__EXERCISE__
Print the part of the data that opens with the line containing "How many distinct data groups are displayed?" and closes with the line containing "Aggravated Assault, Burglary, Motor", keeping every line the same. Leave out the pictures.

__DATA FOR ANALYSIS__
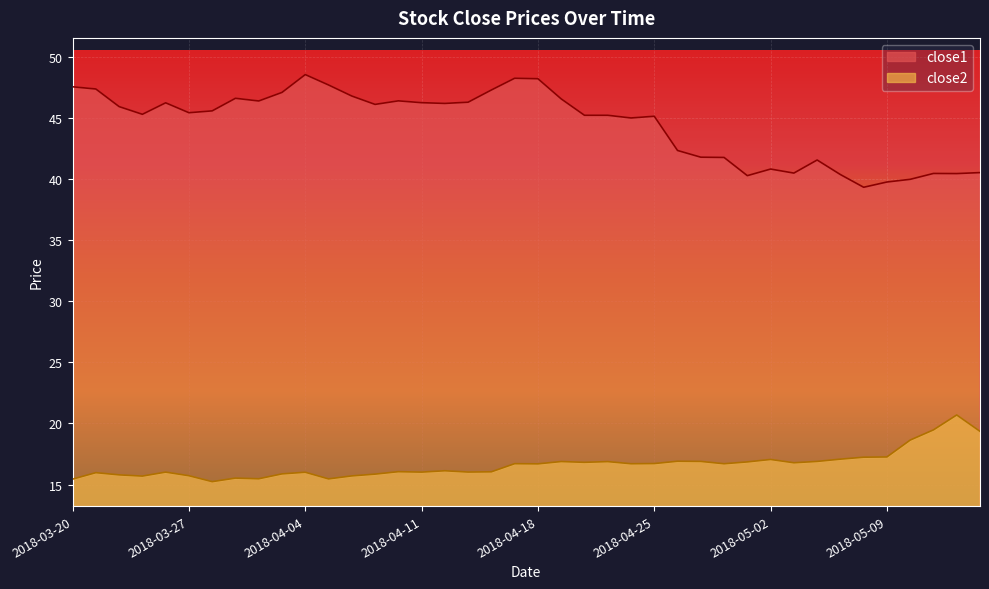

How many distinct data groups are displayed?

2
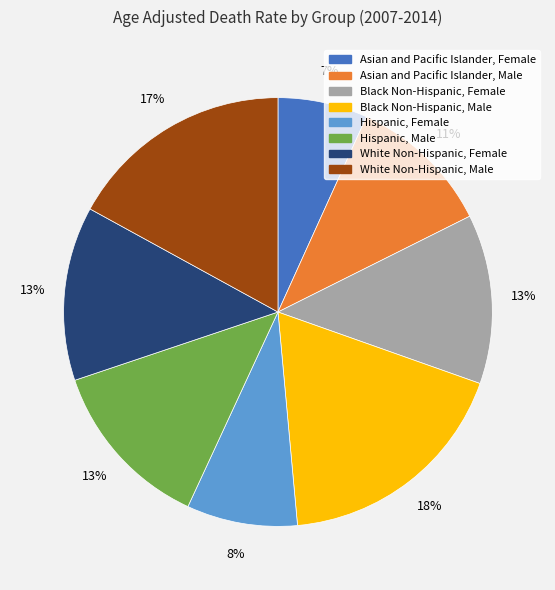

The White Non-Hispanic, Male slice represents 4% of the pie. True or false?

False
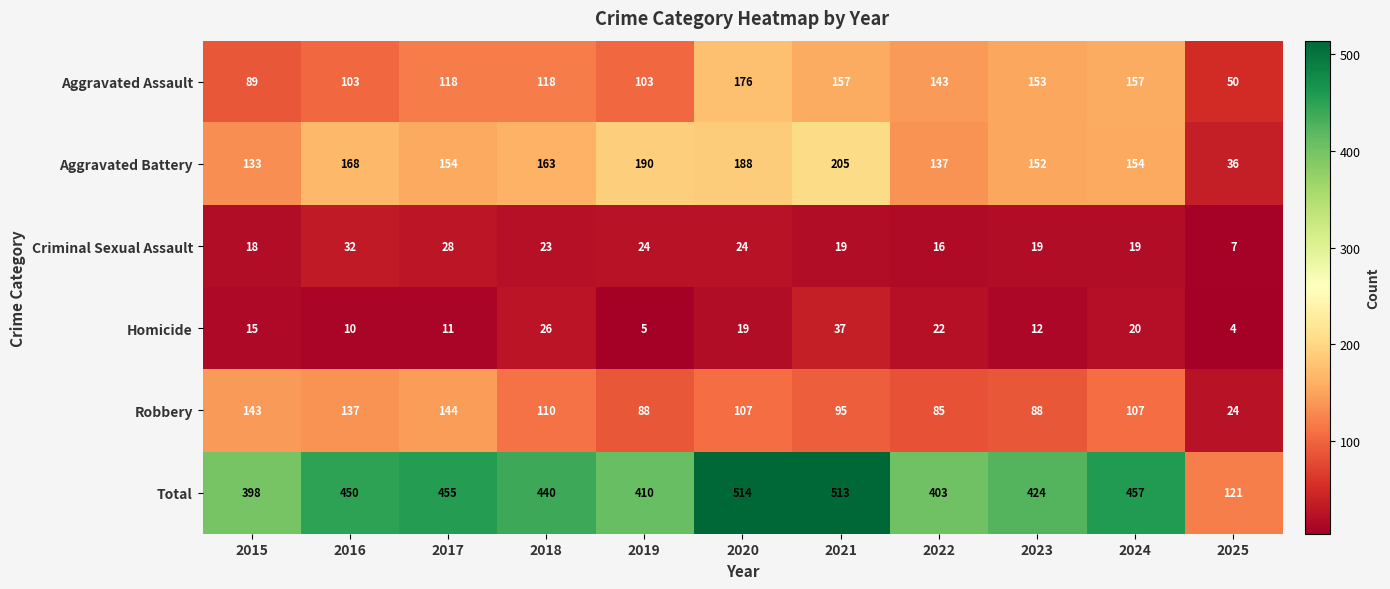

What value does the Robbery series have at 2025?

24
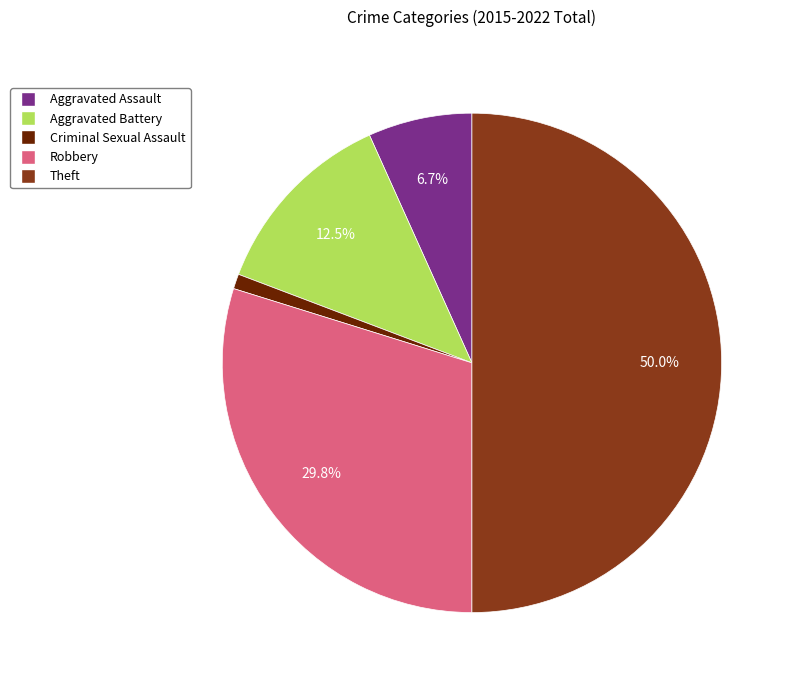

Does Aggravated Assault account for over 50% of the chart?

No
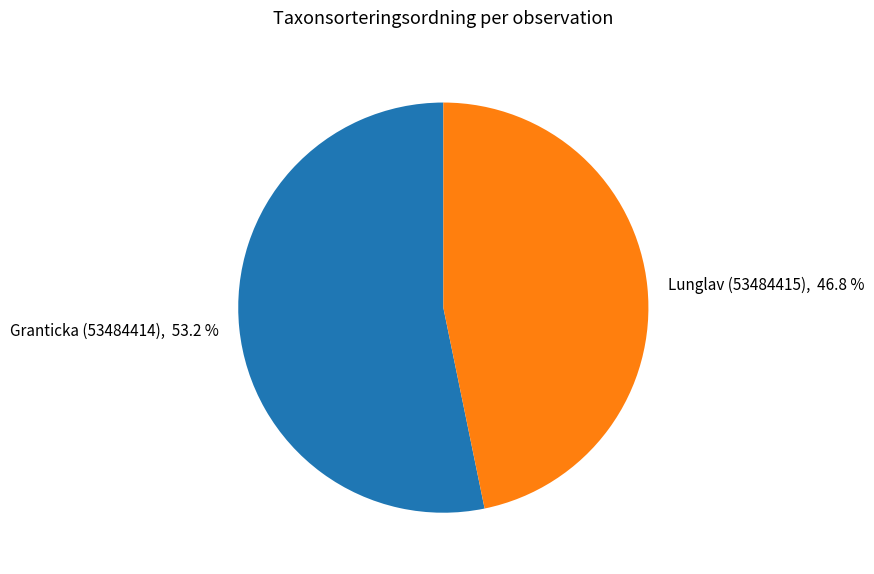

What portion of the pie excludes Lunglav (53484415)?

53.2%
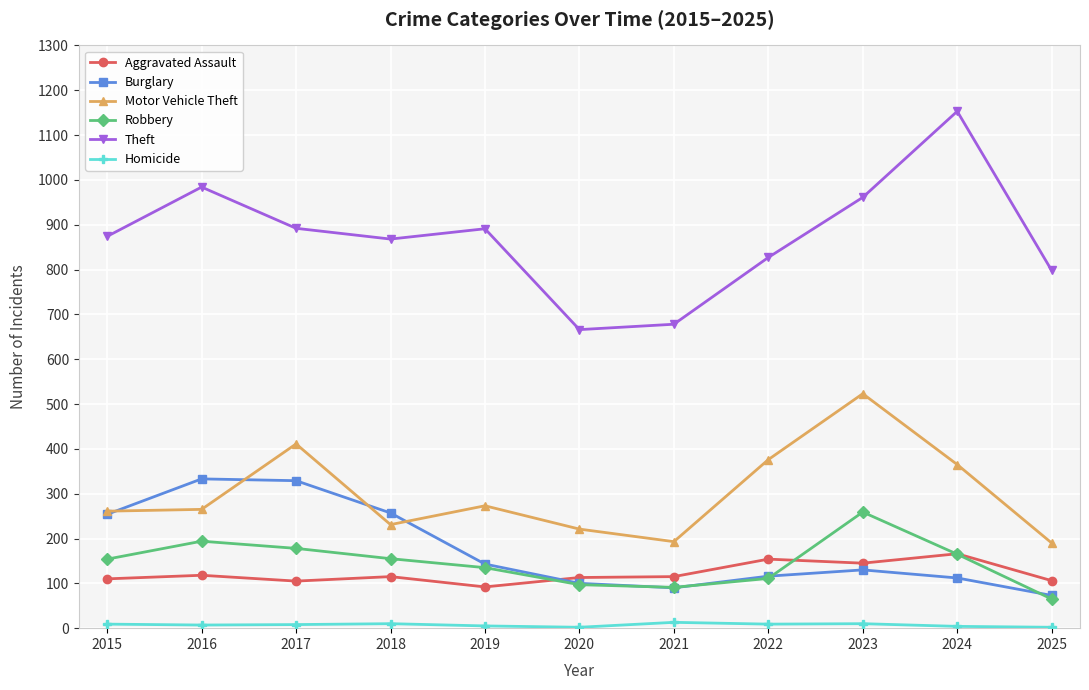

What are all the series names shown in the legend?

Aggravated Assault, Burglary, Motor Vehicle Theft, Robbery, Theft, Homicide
* * *
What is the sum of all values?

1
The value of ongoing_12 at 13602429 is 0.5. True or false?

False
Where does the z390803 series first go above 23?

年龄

__ANSWER BELOW__
How many distinct data groups are displayed?

2

The White Non-Hispanic, Male slice represents 4% of the pie. True or false?

False

What value does the Robbery series have at 2025?

24

Does Aggravated Assault account for over 50% of the chart?

No

What portion of the pie excludes Lunglav (53484415)?

53.2%

What are all the series names shown in the legend?

Aggravated Assault, Burglary, Motor Vehicle Theft, Robbery, Theft, Homicide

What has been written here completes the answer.